Edit the records by replacing "guardian" with "keeper" wherever it occurs, and leave all other text unchanged.

- - -

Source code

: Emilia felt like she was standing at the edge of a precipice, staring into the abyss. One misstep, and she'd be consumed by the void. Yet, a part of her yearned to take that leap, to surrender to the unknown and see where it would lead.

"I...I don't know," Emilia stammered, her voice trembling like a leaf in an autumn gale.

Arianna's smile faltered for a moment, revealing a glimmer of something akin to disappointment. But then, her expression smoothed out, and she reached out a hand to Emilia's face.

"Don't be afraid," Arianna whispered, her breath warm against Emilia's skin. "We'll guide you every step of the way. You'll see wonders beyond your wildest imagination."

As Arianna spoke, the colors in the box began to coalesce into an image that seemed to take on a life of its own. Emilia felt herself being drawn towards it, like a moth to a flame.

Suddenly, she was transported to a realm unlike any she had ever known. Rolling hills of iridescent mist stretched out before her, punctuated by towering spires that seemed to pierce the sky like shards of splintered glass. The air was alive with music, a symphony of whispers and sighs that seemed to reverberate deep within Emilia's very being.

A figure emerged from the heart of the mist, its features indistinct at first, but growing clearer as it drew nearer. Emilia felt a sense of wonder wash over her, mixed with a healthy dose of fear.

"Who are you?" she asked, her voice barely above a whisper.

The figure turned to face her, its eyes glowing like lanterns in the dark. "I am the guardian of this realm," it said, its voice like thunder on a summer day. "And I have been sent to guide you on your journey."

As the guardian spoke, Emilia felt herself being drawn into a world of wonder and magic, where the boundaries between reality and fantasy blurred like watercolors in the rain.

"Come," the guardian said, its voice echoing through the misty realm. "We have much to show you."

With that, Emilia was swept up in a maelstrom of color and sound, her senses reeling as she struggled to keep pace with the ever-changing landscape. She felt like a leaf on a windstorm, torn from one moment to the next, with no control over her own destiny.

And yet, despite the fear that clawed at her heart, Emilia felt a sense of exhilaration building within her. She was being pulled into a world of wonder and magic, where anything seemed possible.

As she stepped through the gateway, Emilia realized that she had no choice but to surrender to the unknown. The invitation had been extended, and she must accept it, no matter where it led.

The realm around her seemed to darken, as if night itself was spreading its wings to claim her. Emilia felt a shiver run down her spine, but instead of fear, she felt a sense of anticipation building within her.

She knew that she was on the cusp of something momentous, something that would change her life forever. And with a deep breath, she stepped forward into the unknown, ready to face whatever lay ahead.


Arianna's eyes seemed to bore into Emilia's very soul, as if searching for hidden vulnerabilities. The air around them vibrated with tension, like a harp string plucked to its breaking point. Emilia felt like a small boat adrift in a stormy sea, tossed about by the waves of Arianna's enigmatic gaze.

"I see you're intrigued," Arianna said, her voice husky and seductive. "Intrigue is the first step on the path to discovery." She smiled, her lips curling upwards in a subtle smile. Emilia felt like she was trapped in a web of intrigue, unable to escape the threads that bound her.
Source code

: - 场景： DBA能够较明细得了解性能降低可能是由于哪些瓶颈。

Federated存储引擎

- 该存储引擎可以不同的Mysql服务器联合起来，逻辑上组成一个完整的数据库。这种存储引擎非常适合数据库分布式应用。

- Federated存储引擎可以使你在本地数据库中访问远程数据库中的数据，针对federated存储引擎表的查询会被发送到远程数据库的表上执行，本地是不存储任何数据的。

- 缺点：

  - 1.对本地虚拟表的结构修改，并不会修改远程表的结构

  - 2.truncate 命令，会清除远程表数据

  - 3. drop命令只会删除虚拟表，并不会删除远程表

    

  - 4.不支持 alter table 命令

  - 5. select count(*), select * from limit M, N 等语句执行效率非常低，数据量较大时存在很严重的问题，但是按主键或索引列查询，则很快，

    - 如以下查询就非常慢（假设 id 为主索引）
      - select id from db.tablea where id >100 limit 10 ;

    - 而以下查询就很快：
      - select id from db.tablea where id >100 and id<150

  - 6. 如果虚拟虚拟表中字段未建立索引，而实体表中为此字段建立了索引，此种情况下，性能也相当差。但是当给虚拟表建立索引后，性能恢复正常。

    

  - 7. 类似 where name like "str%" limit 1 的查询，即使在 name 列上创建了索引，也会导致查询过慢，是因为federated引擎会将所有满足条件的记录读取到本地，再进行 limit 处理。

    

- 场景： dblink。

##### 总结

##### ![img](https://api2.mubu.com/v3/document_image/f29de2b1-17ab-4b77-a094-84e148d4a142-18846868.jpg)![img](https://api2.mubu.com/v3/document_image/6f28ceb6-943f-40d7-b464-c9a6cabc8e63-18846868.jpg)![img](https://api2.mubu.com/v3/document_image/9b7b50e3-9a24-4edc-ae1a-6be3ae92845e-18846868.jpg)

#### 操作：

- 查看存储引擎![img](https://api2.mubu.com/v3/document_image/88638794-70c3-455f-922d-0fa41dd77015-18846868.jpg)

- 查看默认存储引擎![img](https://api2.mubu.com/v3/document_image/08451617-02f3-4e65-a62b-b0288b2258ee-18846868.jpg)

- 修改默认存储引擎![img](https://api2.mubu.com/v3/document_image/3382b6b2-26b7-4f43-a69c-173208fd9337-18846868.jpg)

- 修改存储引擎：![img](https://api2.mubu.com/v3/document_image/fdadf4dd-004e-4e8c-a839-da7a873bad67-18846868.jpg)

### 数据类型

- - -

▶ _REPLY TO THE EXERCISE_:
Source code

: Emilia felt like she was standing at the edge of a precipice, staring into the abyss. One misstep, and she'd be consumed by the void. Yet, a part of her yearned to take that leap, to surrender to the unknown and see where it would lead.

"I...I don't know," Emilia stammered, her voice trembling like a leaf in an autumn gale.

Arianna's smile faltered for a moment, revealing a glimmer of something akin to disappointment. But then, her expression smoothed out, and she reached out a hand to Emilia's face.

"Don't be afraid," Arianna whispered, her breath warm against Emilia's skin. "We'll guide you every step of the way. You'll see wonders beyond your wildest imagination."

As Arianna spoke, the colors in the box began to coalesce into an image that seemed to take on a life of its own. Emilia felt herself being drawn towards it, like a moth to a flame.

Suddenly, she was transported to a realm unlike any she had ever known. Rolling hills of iridescent mist stretched out before her, punctuated by towering spires that seemed to pierce the sky like shards of splintered glass. The air was alive with music, a symphony of whispers and sighs that seemed to reverberate deep within Emilia's very being.

A figure emerged from the heart of the mist, its features indistinct at first, but growing clearer as it drew nearer. Emilia felt a sense of wonder wash over her, mixed with a healthy dose of fear.

"Who are you?" she asked, her voice barely above a whisper.

The figure turned to face her, its eyes glowing like lanterns in the dark. "I am the keeper of this realm," it said, its voice like thunder on a summer day. "And I have been sent to guide you on your journey."

As the keeper spoke, Emilia felt herself being drawn into a world of wonder and magic, where the boundaries between reality and fantasy blurred like watercolors in the rain.

"Come," the keeper said, its voice echoing through the misty realm. "We have much to show you."

With that, Emilia was swept up in a maelstrom of color and sound, her senses reeling as she struggled to keep pace with the ever-changing landscape. She felt like a leaf on a windstorm, torn from one moment to the next, with no control over her own destiny.

And yet, despite the fear that clawed at her heart, Emilia felt a sense of exhilaration building within her. She was being pulled into a world of wonder and magic, where anything seemed possible.

As she stepped through the gateway, Emilia realized that she had no choice but to surrender to the unknown. The invitation had been extended, and she must accept it, no matter where it led.

The realm around her seemed to darken, as if night itself was spreading its wings to claim her. Emilia felt a shiver run down her spine, but instead of fear, she felt a sense of anticipation building within her.

She knew that she was on the cusp of something momentous, something that would change her life forever. And with a deep breath, she stepped forward into the unknown, ready to face whatever lay ahead.


Arianna's eyes seemed to bore into Emilia's very soul, as if searching for hidden vulnerabilities. The air around them vibrated with tension, like a harp string plucked to its breaking point. Emilia felt like a small boat adrift in a stormy sea, tossed about by the waves of Arianna's enigmatic gaze.

"I see you're intrigued," Arianna said, her voice husky and seductive. "Intrigue is the first step on the path to discovery." She smiled, her lips curling upwards in a subtle smile. Emilia felt like she was trapped in a web of intrigue, unable to escape the threads that bound her.
Source code

: - 场景： DBA能够较明细得了解性能降低可能是由于哪些瓶颈。

Federated存储引擎

- 该存储引擎可以不同的Mysql服务器联合起来，逻辑上组成一个完整的数据库。这种存储引擎非常适合数据库分布式应用。

- Federated存储引擎可以使你在本地数据库中访问远程数据库中的数据，针对federated存储引擎表的查询会被发送到远程数据库的表上执行，本地是不存储任何数据的。

- 缺点：

  - 1.对本地虚拟表的结构修改，并不会修改远程表的结构

  - 2.truncate 命令，会清除远程表数据

  - 3. drop命令只会删除虚拟表，并不会删除远程表

    

  - 4.不支持 alter table 命令

  - 5. select count(*), select * from limit M, N 等语句执行效率非常低，数据量较大时存在很严重的问题，但是按主键或索引列查询，则很快，

    - 如以下查询就非常慢（假设 id 为主索引）
      - select id from db.tablea where id >100 limit 10 ;

    - 而以下查询就很快：
      - select id from db.tablea where id >100 and id<150

  - 6. 如果虚拟虚拟表中字段未建立索引，而实体表中为此字段建立了索引，此种情况下，性能也相当差。但是当给虚拟表建立索引后，性能恢复正常。

    

  - 7. 类似 where name like "str%" limit 1 的查询，即使在 name 列上创建了索引，也会导致查询过慢，是因为federated引擎会将所有满足条件的记录读取到本地，再进行 limit 处理。

    

- 场景： dblink。

##### 总结

##### ![img](https://api2.mubu.com/v3/document_image/f29de2b1-17ab-4b77-a094-84e148d4a142-18846868.jpg)![img](https://api2.mubu.com/v3/document_image/6f28ceb6-943f-40d7-b464-c9a6cabc8e63-18846868.jpg)![img](https://api2.mubu.com/v3/document_image/9b7b50e3-9a24-4edc-ae1a-6be3ae92845e-18846868.jpg)

#### 操作：

- 查看存储引擎![img](https://api2.mubu.com/v3/document_image/88638794-70c3-455f-922d-0fa41dd77015-18846868.jpg)

- 查看默认存储引擎![img](https://api2.mubu.com/v3/document_image/08451617-02f3-4e65-a62b-b0288b2258ee-18846868.jpg)

- 修改默认存储引擎![img](https://api2.mubu.com/v3/document_image/3382b6b2-26b7-4f43-a69c-173208fd9337-18846868.jpg)

- 修改存储引擎：![img](https://api2.mubu.com/v3/document_image/fdadf4dd-004e-4e8c-a839-da7a873bad67-18846868.jpg)

### 数据类型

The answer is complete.